When Teens Talk Tech, Investors Listen. Here's What They Say
ROBERT SIEGEL, HOST:
Some of the biggest tech news of 2013 centered on products that are popular with teenagers - products like Snapchat. Facebook offered $3 billion to buy the photo messaging app, even though Snapchat has yet to make any money. And for lots of tech investors, Twitter's IPO was a great success. Reporter Nishat Kurwa, at Youth Radio, talked to teens who spend hours on these platforms, and she asked them about their social media highlights for the year.
NISHAT KURWA, BYLINE: I work around a lot of teenagers. They're notoriously fickle, from their fashion to their music to these days, their go-to social media platforms. And in 2013, a few standout mobile apps and networks replaced others that no longer make the cut. What's out with teens in the social media space is important to investors. But why? Teens aren't rolling in disposable income, after all. But 16-year-old Jhsiri Emerson says they are the most avid users of social media.
JHSIRI EMERSON: You need the youth to keep something alive because old people, you know, they're not going to be on something all the time because they have stuff to do.
JOSH ELMAN: When we really look at these new technologies, teens are the blank slate.
KURWA: Josh Elman is a partner at the venture capital firm Greylock Partners in Menlo Park, Calif.
ELMAN: We look at where they're spending time, where they're sharing more, where they're doing things they don't feel like they can do on the other, larger platforms at the time.
KURWA: Take Facebook and its admission that it's losing popularity among teens. They flock to Snapchat, where the photos you take are ephemeral. Many see the shift away from Facebook, and the popularity of Snapchat, as proof of a growing teen desire for privacy. But just as important, teens are drawn to Snapchat and other apps like ooVoo, WhatsApp and Kik, for chat and instant messaging.

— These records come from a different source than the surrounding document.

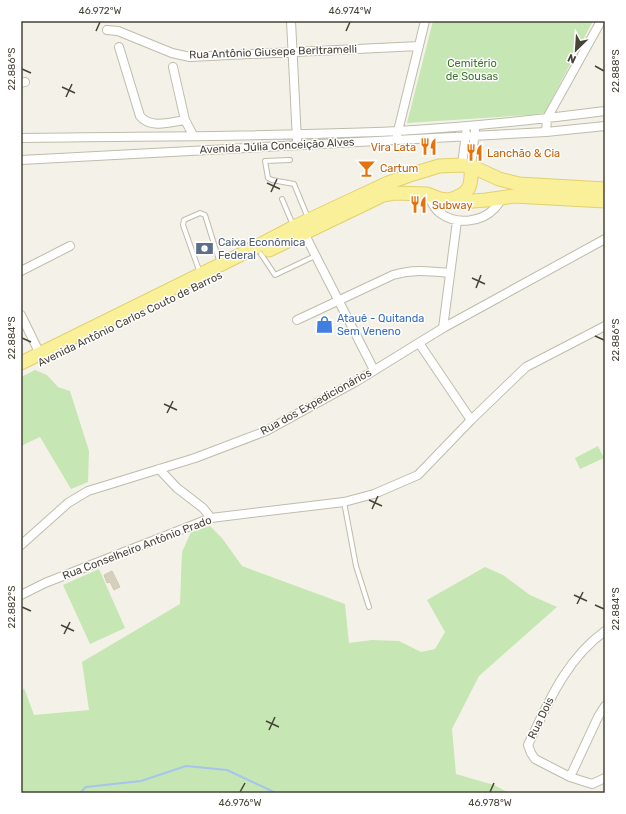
<svg xmlns="http://www.w3.org/2000/svg" width="626" height="814" viewBox="0 0 626 814" font-family="Rubik,sans-serif">
  <style>
    .green { fill: #c6e6b3 }
    .lines { fill: none; stroke-linecap: round; stroke-linejoin: round }
    .stream { stroke: #a7c4ee; stroke-width: 2 }
    .building { fill: #d5d0be; stroke: #cfc9b2 }
    .lane-casing { stroke: #bfbcab; stroke-width: 6 }
    .street-casing { stroke: #bfbcab; stroke-width: 10 }
    .primary-casing { stroke: #e0d16a; stroke-width: 15 }
    .lane { stroke: #fff; stroke-width: 4 }
    .street { stroke: #fff; stroke-width: 8 }
    .primary { stroke: #fbf09a; stroke-width: 13 }
    .ticks { fill: none; stroke: #474337; stroke-width: 1.5 }
    .labels { text-anchor: middle; dominant-baseline: central; stroke-width: 3; stroke-linejoin: round; paint-order: stroke }
    .street-label { font-size: 11px; fill: #474337; stroke: #fff }
    .park-label { font-size: 11px; fill: #3b772c; stroke: #fff }
    .food-label { font-size: 11px; fill: #c56008; stroke: #fff; text-anchor: start }
    .service-label { font-size: 11px; fill: #4e5e75; stroke: #fff; text-anchor: start }
    .shop-label { font-size: 11px; fill: #366cbe; stroke: #fff; text-anchor: start }
    .neatline { fill: none; stroke: #474337; stroke-width: 1.5 }
    .ticks-label { font-size: 10px; text-anchor: middle; fill: #474337 }
  </style>
  <rect width="100%" height="100%" fill="#f4f2e8"/>
  <path class="green" d="M433,21h160l-49,93 -137,9z
    M35,370l12,5 11,12 12,4 19,60 -1,31 -17,7 -31,-52 -19,9v-69z
    M598,446l6,12 -24,11 -5,-11z
    M210,526l12,12 20,28 103,38 4,39 23,-3 27,1 22,11 14,-3 10,-17 -18,-32 58,-33 18,8 27,20 27,12 -78,69 -27,53 4,45 38,11 15,8h-488v-100l3,-5 10,27 55,-5 -7,-48 98,-58 2,-52 9,-20z
    M99,569l26,59 -35,16 -27,-59z"/>
  <g class="lines">
    <path class="stream" d="M80,793l6,-6 55,-6 45,-15 41,4 49,23"/>
  </g>
  <path class="building" d="M112,571l8,16 -6,3 -4,-8 -3,1 -3,-8z"/>
  <g class="lines">
    <defs>
      <path id="lane" d="M290,160l-25,1 3,17 4,2 22,4 14,34
        M282,199l11,26
        M261,254l14,21 40,-19
        M200,273l-17,-48 1,-5 16,-7 5,2 15,48
        M344,502l12,64 13,41"/>
      <path id="street" d="M291,21l6,119
        M107,30l11,1 54,22 18,4 229,-11
        M119,47l21,69c10,13 31,6 45,4
        M173,67l12,53 8,15
        M21,83l4,-1
        M546,132l1,-14 54,-97
        M397,135l28,-114
        M21,138c126,-2 251,-1 377,-7 69,-4 138,-11 207,-20
        M21,160l525,-28 59,-6
        M462,165l4,-32
        M471,166l4,-35
        M428,195c3,6 6,14 12,18 16,12 41,10 55,-5 3,-3 5,-7 7,-10
        M304,233l70,137
        M21,271l49,-25
        M21,315l19,39
        M297,320l96,-45c21,-6 35,-4 56,-2
        M443,328l14,-107
        M419,343l52,77
        M159,469l18,19 26,20 8,10
        M21,545l47,-42 20,-12 107,-33 71,-27 91,-50 86,-53 162,-89
        M21,595l24,-12 166,-65 133,-16 30,-8 44,-19 53,-55 55,-53 79,-41
        M605,631c-39,28 -57,72 -77,114l3,8 4,6 35,18 22,7 13,-6
        M570,777l28,-60 7,-11"/>
      <path id="primary" d="M449,200c21,-6 23,-13 22,-34
        M269,250l104,-50 10,-5 11,-2 33,1 13,5 20,3 26,-2 28,-4 91,5
        M21,363l227,-112 46,-24 94,-44 25,-9 26,-8 23,-1 9,1 28,13 20,5 86,5"/>
    </defs>
    <use href="#lane" class="lane-casing"/>
    <use href="#street" class="street-casing"/>
    <use href="#primary" class="primary-casing"/>
    <use href="#lane" class="lane"/>
    <use href="#street" class="street"/>
    <use href="#primary" class="primary"/>
  </g>
  <path class="ticks" d="M96,31l4,-9M346,31l4,-9M595,66l9,5M22,69l9,4M62,87l13,6M66,97l6,-13M267,183l13,6M271,192l6,-13M472,278l13,6M476,288l5,-13M595,336l9,4M22,338l9,4M164,404l13,6M167,413l6,-12M369,500l13,6M372,509l6,-13M574,595l13,6M577,604l6,-12M595,605l9,4M22,607l9,4M61,625l13,6M64,634l6,-12M266,721l13,6M269,730l6,-13M240,792l5,-9M490,792l4,-9"/>
  <defs>
    <symbol id="restaurant-bare" viewBox="-9 -9 18 18"><path d="M-5-6h1v4h1v-4h1v4h1v-4h1v5L-1.5 .5V6h-2V.5L-5-1ZM5-6V6H3V1.5H1.5Q1.5-4 5-6Z" fill="#e8710a" stroke="#fff" stroke-width="2.5" paint-order="stroke"/></symbol>
    <symbol id="bar-bare" viewBox="-9 -9 18 18"><path d="M-6-5H6L.8 .8V4.5H3.5V6h-7V4.5H-.8V.8Z" fill="#e8710a" stroke="#fff" stroke-width="2.5" paint-order="stroke"/></symbol>
    <symbol id="bank-bare" viewBox="-9 -9 18 18"><path d="M-6-4H6V4H-6ZM0-2.3a2.3 2.3 0 1 0 0 4.6a2.3 2.3 0 1 0 0-4.6Z" fill="#5c6f8a" stroke="#fff" stroke-width="2.5" paint-order="stroke"/></symbol>
    <symbol id="shop-bare" viewBox="-9 -9 18 18"><path d="M-5-2.5h2.3a2.7 3.5 0 0 1 5.4 0H5L5.5 6h-11ZM-1.5-2.5h3a1.5 2.3 0 0 0-3 0Z" fill="#3f7fe0" stroke="#fff" stroke-width="2.5" paint-order="stroke"/></symbol>
  </defs>
  <g fill-rule="evenodd">
    <use href="#restaurant-bare" x="416" y="134" width="25" height="25"/>
    <use href="#restaurant-bare" x="462" y="140" width="25" height="25"/>
    <use href="#bar-bare" x="354" y="156" width="25" height="25"/>
    <use href="#restaurant-bare" x="406" y="192" width="25" height="25"/>
    <use href="#bank-bare" x="192" y="236" width="25" height="25"/>
    <use href="#shop-bare" x="312" y="312" width="25" height="25"/>
  </g>
  <g class="labels">
    <g class="street-label">
      <text transform="translate(273 52) rotate(-2)">Rua Antônio Giusepe Berltramelli</text>
      <text transform="translate(277 146) rotate(-3)">Avenida Júlia Conceição Alves</text>
      <text transform="translate(130 319) rotate(-26)">Avenida Antônio Carlos Couto de Barros</text>
      <text transform="translate(316 402) rotate(-29)">Rua dos Expedicionários</text>
      <text transform="translate(137 548) rotate(-21)">Rua Conselheiro Antônio Prado</text>
      <text transform="translate(541 718) rotate(-64)">Rua Dois</text>
    </g>
    <g class="park-label">
      <text x="472" y="63">Cemitério<tspan x="472" dy="13">de Sousas</tspan></text>
    </g>
    <g class="food-label">
      <text x="416" y="147" text-anchor="end">Vira Lata</text>
      <text x="487" y="153">Lanchão &amp; Cia</text>
      <text x="380" y="168">Cartum</text>
      <text x="432" y="205">Subway</text>
    </g>
    <g class="service-label">
      <text x="218" y="242">Caixa Econômica<tspan x="218" dy="13">Federal</tspan></text>
    </g>
    <g class="shop-label">
      <text x="337" y="318">Atauê - Quitanda<tspan x="337" dy="13">Sem Veneno</tspan></text>
    </g>
  </g>
  <rect width="626" height="814" fill="none" stroke="#ffffff" stroke-width="44"/>
  <g transform="translate(576 50) rotate(205)" stroke="#ffffff" stroke-width="3" paint-order="stroke">
  <path d="M0-3L7 15L0 10L-7 15Z" fill="#474337"/>
  <text y="-6" font-size="11" font-weight="bold" text-anchor="middle" fill="#474337">N</text>
  </g>
  <rect x="22" y="22" width="582" height="770" class="neatline"/>
  <g class="ticks-label">
    <text x="100" y="14">46.972°W</text>
    <text x="350" y="14">46.974°W</text>
    <text transform="translate(11 69) rotate(-90)" y="4">22.886°S</text>
    <text transform="translate(615 71) rotate(-90)" y="4">22.888°S</text>
    <text transform="translate(11 338) rotate(-90)" y="4">22.884°S</text>
    <text transform="translate(615 340) rotate(-90)" y="4">22.886°S</text>
    <text transform="translate(11 607) rotate(-90)" y="4">22.882°S</text>
    <text transform="translate(615 609) rotate(-90)" y="4">22.884°S</text>
    <text x="240" y="806">46.976°W</text>
    <text x="490" y="806">46.978°W</text>
  </g>
</svg>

Not to be out-chatted, Instagram and Twitter introduced new messaging services recently. Earlier this year, both jumped on another social media trend that's big with teens. Instagram debuted a video feature. So did Twitter, with its new app Vine, where teens continuously scroll through six-second videos like these.
(SOUNDBITE OF VIDEO)
UNIDENTIFIED MAN #1: Beware of the subway monkey.
UNIDENTIFIED MAN #2: Homemade almond milk. Water, almond, lemons.
UNIDENTIFIED MAN #3: Lemons?
UNIDENTIFIED MAN #4: Saturday night, I deserve an award for being number one...
EMERSON: Vine is kind of where Instagram got their video idea from, I think, because they came out with Vine before Instagram got videos. And it's better than Instagram videos, in my opinion, because it's so fast.
KURWA: That's Youth Radio's Jhsiri Emerson.
EMERSON: People don't have as long of an attention span anymore, so they like fast things. And they like watching things over and over.
KURWA: Youth Radio's Sophie Varon, talking to her friend Myles Best(ph), said besides messaging and video, another big trend sums up the year 2013 in social media.
SOPHIE VARON: The Oxford dictionary, I believe, just added the new word of the year. What is it?
MYLES BEST: Oh, yeah. Selfie, right?
VARON: Selfie. There's this new, like - I guess it's a social media networking site. It's called Shots of Me. And it's just a whole selfie-sharing network.
KURWA: Instagram is pretty much selfie-central. Some teens told me they meet potential dates on Twitter and then go straight to Instagram to check them out. Photos are crowding out words and so are other visual forms of communication, like sticker art and emoticons you can use inside social apps. Josh Elman of Greylock Partners expects they'll be a big trend in 2014. For NPR News, I'm Nishat Kurwa.